**** MATERIAL SHOWN

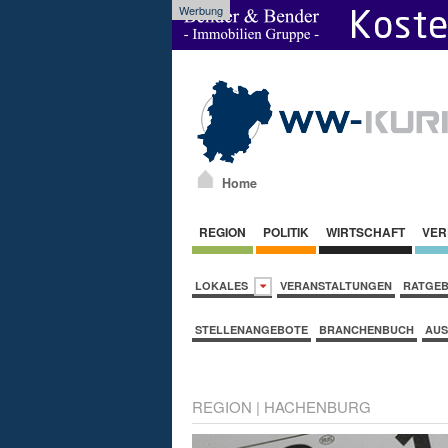
Werbung
Home
REGION
POLITIK
WIRTSCHAFT
VER
LOKALES
VERANSTALTUNGEN
RATGE
STELLENANGEBOTE
BRANCHENBUCH
AUS
REGION
|
HACHENBURG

********

* **WORK TO COMPLETE**: Every entry above should be printed again exactly, except for the pictures.

* **ANSWER BOX**:
Werbung
Home
REGION
POLITIK
WIRTSCHAFT
VER
LOKALES
VERANSTALTUNGEN
RATGE
STELLENANGEBOTE
BRANCHENBUCH
AUS
REGION
|
HACHENBURG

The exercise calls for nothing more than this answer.